| TEXT SECTION |

'''

Linux hardening with sysctl settings

The GNU/Linux kernel powers a lot of systems, from big mainframes to the Android device in your pocket. If you want to achieve more security on your Linux systems, it would make sense to start hardening there, right? While securing the kernel looks easy at first sight, there is more to it than initially meets the eye. We will have a look at some kernel options and how to select the best sysctl values for Linux systems.

After reading this article you know…

  • Why you should take care of tuning the Linux kernel and apply hardening measures
  • What some of these hardening measures are useful
  • How to use sysctl and make changes to the system
  • How to ensure that sysctl settings are applied after reboots

Why invest time in Linux kernel security?

There is a lot going on within the Linux kernel. It is like a complicated machine with many small tasks to perform. Most of these tasks are low-level interactions with the hardware, like writing bits to disk or sending data to the video buffer. When we look at it from a security point of view, there are a few areas which can use our attention:

  • File systems
  • Kernel modules
  • Networking
  • Processes
  • Debugging

The options to harden the system in these areas depend on the type of kernel you use (monolithic or dynamic). When using a big monolithic kernel, every required module is added during compilation time. For security a good thing. At the same time, it also means less flexibility. For that reason, it is common to see the “dynamic” kernel being used. This means we can alter the behavior of the kernel during runtime. The most obvious example is loading new kernel modules, to provide more information. Something that is not possible with a monolithic kernel.

'''

| DATA TO EXAMINE |
'''

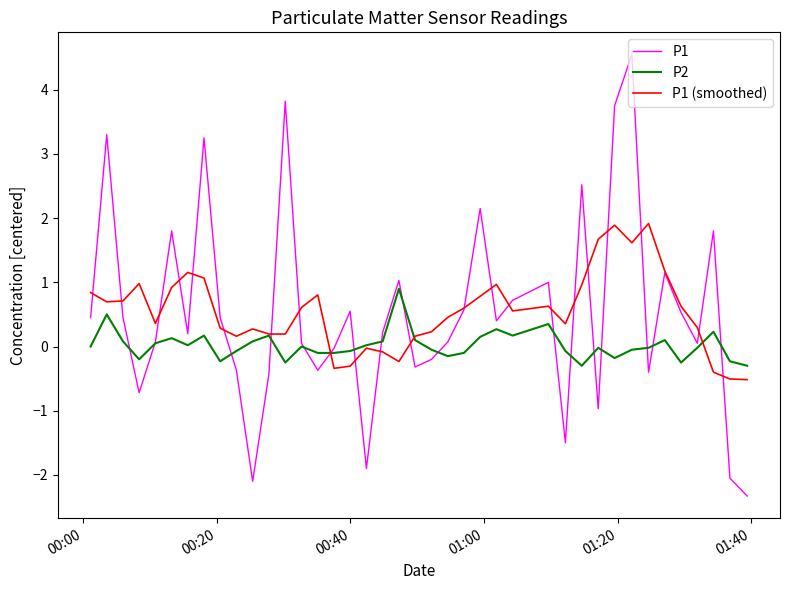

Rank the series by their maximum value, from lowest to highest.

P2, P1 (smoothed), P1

'''
'''

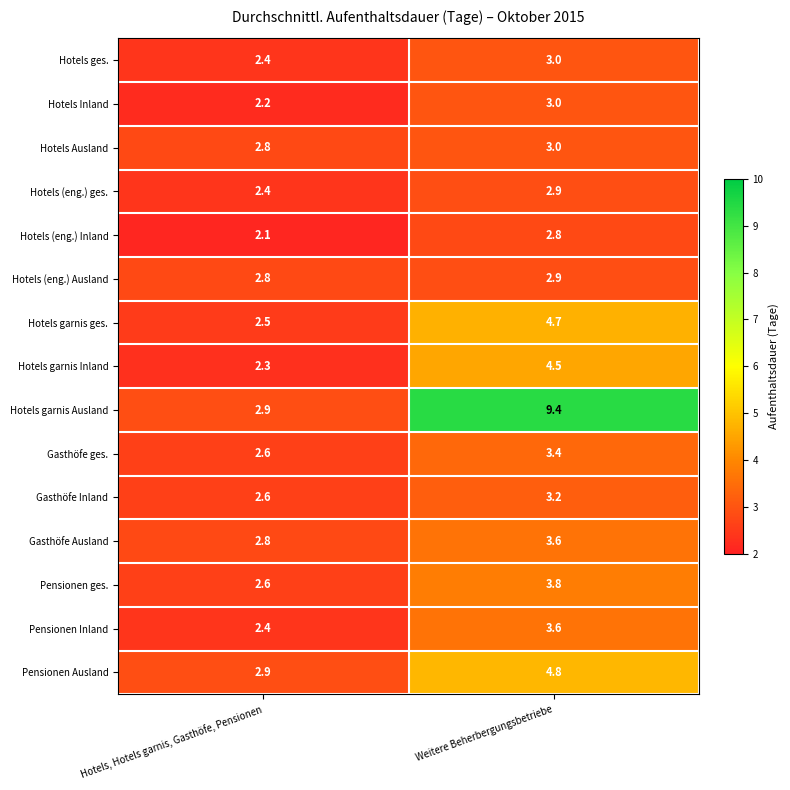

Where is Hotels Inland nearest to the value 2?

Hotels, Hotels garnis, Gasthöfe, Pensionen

'''

| PROMPT A |
According to the kernel hardening article, why is the dynamic kernel commonly used instead of a monolithic one? Answer in one to three sentences.
| PROMPT B |
Pick up the kernel hardening article after its last sentence and keep writing it.

| TASK RESULT A |
A monolithic kernel adds every required module at compilation time, which helps security but leaves less flexibility. A dynamic kernel allows the kernel's behavior to be changed at runtime, such as by loading new kernel modules, which a monolithic kernel cannot do.

| TASK RESULT B |
Kernel tuning

Kernel parameters are one of the things we can change independently of how the kernel was built. By using a system control interface, we can talk to the kernel and read and change some settings. Good to know is that this is a powerful way to influence the behavior of the kernel. So it also comes with some risk. Still, it is definitely worth better understanding several of these areas, to optimize your kernel and have an increased level of performance and security. By knowing the details of these so-called tunables, you can find the best possible sysctl values for your environment.

The interface to the kernel parameters is a commonly available utility named sysctl, short for system control. It talks with the Linux system control interface, which allows reading and writing to the available settings. These settings we call key-value pairs. So when referring to a sysctl key, we mean the setting by its name (e.g. vm.panic_on_oom). We can query the values with the sysctl command.

sysctl -a

The output will look something like this:

The procfs file system

Before we dive into some of these kernel settings, it is good to know that on Linux you will need the procfs file system. You will not have to configure this usually, as it will be deployed automatically by your Linux distribution. To know if you have it, simply use mount and search for proc. And most likely it is mounted on /proc.

proc on /proc type proc (rw,noexec,nosuid,nodev)

This /proc mount point is based on a pseudo file system. That means the files in there are not normal files. Instead, they are special file handles for usage by the kernel and the system administrator.

By using the cat command, we can see the value of a particular entry in /proc. Some of the available allow also writing, which equals setting a setting. The /proc mount point contains a lot of files. For this article, we have a special interest in the files in /proc/sys, as they reflect the keys used by sysctl.

Many common system administration utilities are using the /proc file system. Examples are tools like ps, free, top, and watch.

Making sense out of /proc/sys

When we have another look at the image above, we see several keys starting with “kernel.”. If we map these against the /proc file system, we will see they are in /proc/sys/kernel.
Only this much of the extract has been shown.